■ Exercise brief ■
Repeat every line of the records from the first one down through the line containing "は、ウクレレの売り方や、初心者でもカンタンに", including that line.

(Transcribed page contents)

Start of Block

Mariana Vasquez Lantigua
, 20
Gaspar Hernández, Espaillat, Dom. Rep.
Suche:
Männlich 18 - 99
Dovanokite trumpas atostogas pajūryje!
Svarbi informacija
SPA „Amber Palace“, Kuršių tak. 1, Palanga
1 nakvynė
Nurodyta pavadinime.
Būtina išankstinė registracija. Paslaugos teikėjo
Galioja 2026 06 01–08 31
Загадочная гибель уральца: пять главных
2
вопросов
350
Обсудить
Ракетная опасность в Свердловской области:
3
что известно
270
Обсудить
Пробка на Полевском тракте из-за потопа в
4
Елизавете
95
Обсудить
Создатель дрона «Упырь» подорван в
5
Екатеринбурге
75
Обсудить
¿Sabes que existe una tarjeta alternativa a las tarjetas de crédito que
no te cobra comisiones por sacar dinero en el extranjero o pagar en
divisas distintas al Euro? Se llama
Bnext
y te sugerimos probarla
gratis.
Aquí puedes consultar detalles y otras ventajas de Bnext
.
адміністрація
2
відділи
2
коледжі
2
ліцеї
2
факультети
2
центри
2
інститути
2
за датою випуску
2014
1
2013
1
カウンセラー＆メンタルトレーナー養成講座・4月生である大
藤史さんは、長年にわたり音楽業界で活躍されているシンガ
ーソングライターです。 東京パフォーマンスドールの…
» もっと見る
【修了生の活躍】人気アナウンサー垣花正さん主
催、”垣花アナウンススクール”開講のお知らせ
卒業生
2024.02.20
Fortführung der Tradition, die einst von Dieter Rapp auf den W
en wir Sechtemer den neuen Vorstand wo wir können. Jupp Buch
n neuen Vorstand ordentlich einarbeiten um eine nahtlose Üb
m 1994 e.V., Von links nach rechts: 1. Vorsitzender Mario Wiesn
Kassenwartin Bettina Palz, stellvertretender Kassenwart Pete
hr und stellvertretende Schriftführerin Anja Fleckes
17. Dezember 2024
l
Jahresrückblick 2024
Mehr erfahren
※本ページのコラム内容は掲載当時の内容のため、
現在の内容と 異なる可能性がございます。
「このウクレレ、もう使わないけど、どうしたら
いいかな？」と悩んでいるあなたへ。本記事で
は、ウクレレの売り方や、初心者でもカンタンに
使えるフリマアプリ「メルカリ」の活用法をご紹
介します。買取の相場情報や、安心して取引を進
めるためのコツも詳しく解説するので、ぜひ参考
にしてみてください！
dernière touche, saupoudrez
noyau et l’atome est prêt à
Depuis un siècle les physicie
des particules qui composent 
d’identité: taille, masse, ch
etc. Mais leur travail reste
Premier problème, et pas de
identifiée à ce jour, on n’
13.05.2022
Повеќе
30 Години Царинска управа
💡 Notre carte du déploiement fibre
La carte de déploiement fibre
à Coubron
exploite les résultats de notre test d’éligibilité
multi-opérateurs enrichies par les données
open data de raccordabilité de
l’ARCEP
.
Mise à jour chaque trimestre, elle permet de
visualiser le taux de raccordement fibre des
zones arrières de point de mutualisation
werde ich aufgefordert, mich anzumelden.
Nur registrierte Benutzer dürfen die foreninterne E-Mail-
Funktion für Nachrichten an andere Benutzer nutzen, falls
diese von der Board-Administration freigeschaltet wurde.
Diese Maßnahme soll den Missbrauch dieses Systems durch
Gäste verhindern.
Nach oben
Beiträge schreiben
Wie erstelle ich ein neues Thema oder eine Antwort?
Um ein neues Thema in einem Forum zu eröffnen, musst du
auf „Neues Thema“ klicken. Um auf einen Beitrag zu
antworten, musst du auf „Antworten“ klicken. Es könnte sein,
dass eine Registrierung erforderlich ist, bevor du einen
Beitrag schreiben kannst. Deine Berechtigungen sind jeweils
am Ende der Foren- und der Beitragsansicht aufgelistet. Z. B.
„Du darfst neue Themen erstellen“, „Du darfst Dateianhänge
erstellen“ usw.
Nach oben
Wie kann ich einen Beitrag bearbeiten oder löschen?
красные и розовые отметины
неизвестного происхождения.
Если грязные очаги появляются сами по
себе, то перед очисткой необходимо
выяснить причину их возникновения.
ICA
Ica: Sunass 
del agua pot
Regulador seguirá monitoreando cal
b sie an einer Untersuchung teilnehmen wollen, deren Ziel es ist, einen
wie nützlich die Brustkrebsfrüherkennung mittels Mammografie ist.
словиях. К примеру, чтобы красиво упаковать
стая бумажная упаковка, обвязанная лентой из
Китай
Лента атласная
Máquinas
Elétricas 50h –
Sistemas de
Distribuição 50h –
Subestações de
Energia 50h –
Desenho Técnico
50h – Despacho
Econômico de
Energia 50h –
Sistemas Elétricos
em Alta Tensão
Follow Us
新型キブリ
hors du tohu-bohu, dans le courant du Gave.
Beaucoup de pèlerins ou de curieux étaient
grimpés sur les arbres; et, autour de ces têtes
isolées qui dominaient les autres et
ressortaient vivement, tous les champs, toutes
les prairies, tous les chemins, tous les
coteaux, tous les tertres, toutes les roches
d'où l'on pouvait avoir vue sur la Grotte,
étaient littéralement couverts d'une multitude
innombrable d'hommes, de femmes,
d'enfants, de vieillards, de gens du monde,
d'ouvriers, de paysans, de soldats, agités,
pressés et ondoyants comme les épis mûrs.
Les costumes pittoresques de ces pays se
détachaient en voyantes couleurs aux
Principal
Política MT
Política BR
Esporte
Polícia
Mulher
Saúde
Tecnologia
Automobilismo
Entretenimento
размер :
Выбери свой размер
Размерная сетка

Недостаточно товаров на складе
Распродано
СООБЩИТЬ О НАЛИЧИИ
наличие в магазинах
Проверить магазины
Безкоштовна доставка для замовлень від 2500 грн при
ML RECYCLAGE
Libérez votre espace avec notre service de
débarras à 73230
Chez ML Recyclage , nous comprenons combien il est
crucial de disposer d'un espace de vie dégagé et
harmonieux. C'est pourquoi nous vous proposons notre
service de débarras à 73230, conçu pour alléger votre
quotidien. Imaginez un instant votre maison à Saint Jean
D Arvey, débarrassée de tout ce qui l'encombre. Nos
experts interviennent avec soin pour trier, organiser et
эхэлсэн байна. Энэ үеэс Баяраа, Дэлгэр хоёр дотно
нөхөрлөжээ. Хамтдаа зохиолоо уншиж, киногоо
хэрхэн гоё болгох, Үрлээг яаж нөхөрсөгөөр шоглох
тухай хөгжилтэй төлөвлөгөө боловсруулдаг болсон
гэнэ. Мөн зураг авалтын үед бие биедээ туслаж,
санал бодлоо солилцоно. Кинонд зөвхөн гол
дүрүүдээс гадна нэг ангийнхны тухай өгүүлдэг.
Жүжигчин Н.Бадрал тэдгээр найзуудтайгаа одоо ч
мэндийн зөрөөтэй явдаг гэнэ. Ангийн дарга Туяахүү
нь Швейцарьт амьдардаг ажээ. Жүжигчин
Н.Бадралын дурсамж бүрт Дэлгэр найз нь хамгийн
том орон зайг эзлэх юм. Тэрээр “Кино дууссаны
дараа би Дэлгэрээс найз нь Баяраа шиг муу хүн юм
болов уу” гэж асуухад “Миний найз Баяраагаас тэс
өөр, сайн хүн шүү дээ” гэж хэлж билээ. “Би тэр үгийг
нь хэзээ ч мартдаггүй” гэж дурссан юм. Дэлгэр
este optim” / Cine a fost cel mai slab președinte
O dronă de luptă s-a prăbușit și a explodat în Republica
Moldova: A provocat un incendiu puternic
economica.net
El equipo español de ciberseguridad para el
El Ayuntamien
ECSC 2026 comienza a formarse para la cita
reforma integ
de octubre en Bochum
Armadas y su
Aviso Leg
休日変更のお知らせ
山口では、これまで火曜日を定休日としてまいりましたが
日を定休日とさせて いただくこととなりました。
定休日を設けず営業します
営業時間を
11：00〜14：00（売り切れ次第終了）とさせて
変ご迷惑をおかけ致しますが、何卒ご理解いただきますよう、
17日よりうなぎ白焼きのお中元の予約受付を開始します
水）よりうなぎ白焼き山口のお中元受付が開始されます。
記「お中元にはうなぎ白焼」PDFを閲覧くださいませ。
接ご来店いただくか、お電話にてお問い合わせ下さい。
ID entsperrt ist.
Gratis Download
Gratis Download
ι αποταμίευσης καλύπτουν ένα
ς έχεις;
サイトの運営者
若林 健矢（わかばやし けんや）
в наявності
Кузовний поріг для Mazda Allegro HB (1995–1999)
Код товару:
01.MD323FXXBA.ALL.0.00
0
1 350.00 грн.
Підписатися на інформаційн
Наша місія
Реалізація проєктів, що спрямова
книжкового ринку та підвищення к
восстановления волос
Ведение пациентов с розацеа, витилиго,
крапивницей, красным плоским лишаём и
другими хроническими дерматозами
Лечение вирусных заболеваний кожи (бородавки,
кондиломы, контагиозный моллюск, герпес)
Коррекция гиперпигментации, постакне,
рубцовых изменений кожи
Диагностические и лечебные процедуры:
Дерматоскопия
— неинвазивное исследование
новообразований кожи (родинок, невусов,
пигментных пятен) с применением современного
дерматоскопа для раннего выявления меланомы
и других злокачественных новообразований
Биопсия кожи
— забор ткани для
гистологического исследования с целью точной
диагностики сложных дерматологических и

End of Block

■ Answer to this problem ■
Mariana Vasquez Lantigua
, 20
Gaspar Hernández, Espaillat, Dom. Rep.
Suche:
Männlich 18 - 99
Dovanokite trumpas atostogas pajūryje!
Svarbi informacija
SPA „Amber Palace“, Kuršių tak. 1, Palanga
1 nakvynė
Nurodyta pavadinime.
Būtina išankstinė registracija. Paslaugos teikėjo
Galioja 2026 06 01–08 31
Загадочная гибель уральца: пять главных
2
вопросов
350
Обсудить
Ракетная опасность в Свердловской области:
3
что известно
270
Обсудить
Пробка на Полевском тракте из-за потопа в
4
Елизавете
95
Обсудить
Создатель дрона «Упырь» подорван в
5
Екатеринбурге
75
Обсудить
¿Sabes que existe una tarjeta alternativa a las tarjetas de crédito que
no te cobra comisiones por sacar dinero en el extranjero o pagar en
divisas distintas al Euro? Se llama
Bnext
y te sugerimos probarla
gratis.
Aquí puedes consultar detalles y otras ventajas de Bnext
.
адміністрація
2
відділи
2
коледжі
2
ліцеї
2
факультети
2
центри
2
інститути
2
за датою випуску
2014
1
2013
1
カウンセラー＆メンタルトレーナー養成講座・4月生である大
藤史さんは、長年にわたり音楽業界で活躍されているシンガ
ーソングライターです。 東京パフォーマンスドールの…
» もっと見る
【修了生の活躍】人気アナウンサー垣花正さん主
催、”垣花アナウンススクール”開講のお知らせ
卒業生
2024.02.20
Fortführung der Tradition, die einst von Dieter Rapp auf den W
en wir Sechtemer den neuen Vorstand wo wir können. Jupp Buch
n neuen Vorstand ordentlich einarbeiten um eine nahtlose Üb
m 1994 e.V., Von links nach rechts: 1. Vorsitzender Mario Wiesn
Kassenwartin Bettina Palz, stellvertretender Kassenwart Pete
hr und stellvertretende Schriftführerin Anja Fleckes
17. Dezember 2024
l
Jahresrückblick 2024
Mehr erfahren
※本ページのコラム内容は掲載当時の内容のため、
現在の内容と 異なる可能性がございます。
「このウクレレ、もう使わないけど、どうしたら
いいかな？」と悩んでいるあなたへ。本記事で
は、ウクレレの売り方や、初心者でもカンタンに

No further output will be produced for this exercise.